╭─ Text excerpt
Their long pectoral fins may be a third the length of their body, which makes for a spectacular display when they frequently breach, turning and spinning. The undersides of their pectorals and flukes are distinctively marked with black and white variations as unique as human fingerprints, making identification of individual whales possible.
They seem to be quite curious and will approach a kayak, but usually make a quick pass, have a look and then leave.
We always honor the Marine Mammal Protection Act that prohibits approaching these animals closer than 100 yards, but we often have them come to us. When they do this, we quit paddling and sit perfectly still, allowing them to control the moment.
This first morning on the water, several large males zip by within twenty yards of our boats, allowing us to take good photos.
We have whales to starboard and a crystal clear littoral shore to port. We silently glide over purple spiny urchins as numerous as stars in the sky. There are giant orange sea stars everywhere and solid walls of baitfish flash under our keels. This is a twenty-four hour fast food place for the whales and they are busy feeding. We travel about four miles north this first day and can hear the barking of a sea lion colony up ahead. This is a well-known haulout spot for Steller sea lions and we decide to make it our destination for the following day.
Returning to camp, we fall asleep under a canopy of twinkling stars and the countless blows of humpbacks barely a stone’s throw from our tent.
In the morning, I find fresh scat steaming where a bear trail joins the beach and am thankful we hung our food out of reach the previous night. Our tent is on such a rocky beach that we should be able to hear any approaching bear, but this is little defense if one of these creatures should become curious. We also have a boat on each side of the tent as a pitiful barrier. I have often camped among bears and have never had any problems, but I always sleep lightly in their presence. Our best defense here is that they should be well fed in such an abundant wilderness.
A thick fog covers the coast. We can only see as far as the kelp beds but can hear the whales, at least as numerous as the day before. We get an early start and in just over an hour of paddling are hit with the stench that signals a sea lion colony.
These are Steller sea lions. Bulls weigh well over a thousand pounds and they are very protective of their females. A large harem and maybe a few younger males lower in the pecking order usually surround a bull.
We can barely make them out through the fog when a terrific commotion breaks out. Suddenly there are dozens of panicky sea lions charging directly at us. Before I can react, I see the first black dorsal fin cutting through the water behind them. A pod of orca is looking for breakfast and we are in their way. I begin to smack the water with the flat of my paddle hoping to frighten the sea lions away. They will climb on anything to escape and I flash on an image of a thousand-pound sea lion capsizing my boat in freezing water right in front of a hungry carnivore.
But in a few seconds all is quiet. The sea lions are gone and the pod has disappeared. We have avoided catastrophe and I have enough presence of mind to grab my camera. Suddenly the orca blow right next to us and I get a wonderful shot as black and white saddle patches flash by us. I have had these magnificent creatures around me many times and never felt in danger. They are not known to attack people or boats, but they do get the heart pumping.
With orca hunting in the area, there will be no more sea lions to see today. We decide that was enough action anyway, and return to camp to discuss what we have just witnessed.
On day three we head south and know the orca have left, for once again humpback blows surround us. We can hear sounds like gun shots, but on the water we can’t tell from which direction they are coming. Then out of the corner of my eye I spot the source about half a mile out to sea.
╰─
╭─ Information
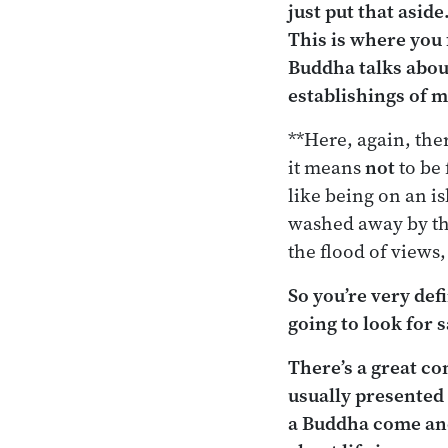
just put that aside
This is where you 
Buddha talks about
establishings of 
**Here, again, ther
it means
not
to be 
like being on an is
washed away by the
the flood of views,
So you’re very def
going to look for s
There’s a great c
usually presented
a Buddha come and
╰─
**Activities**
(1) Translate this sentence from the kayaking account into Spanish: "The sea lions are gone and the pod has disappeared."
(2) Output every line of text in the records, unchanged and in the same order, leaving out the picture.
The records have no connection to the kayaking account.

**Responses to the tasks**
(1) Los leones marinos se han ido y la manada ha desaparecido.

(2)
just put that aside
This is where you 
Buddha talks about
establishings of 
**Here, again, ther
it means
not
to be 
like being on an is
washed away by the
the flood of views,
So you’re very def
going to look for s
There’s a great c
usually presented
a Buddha come and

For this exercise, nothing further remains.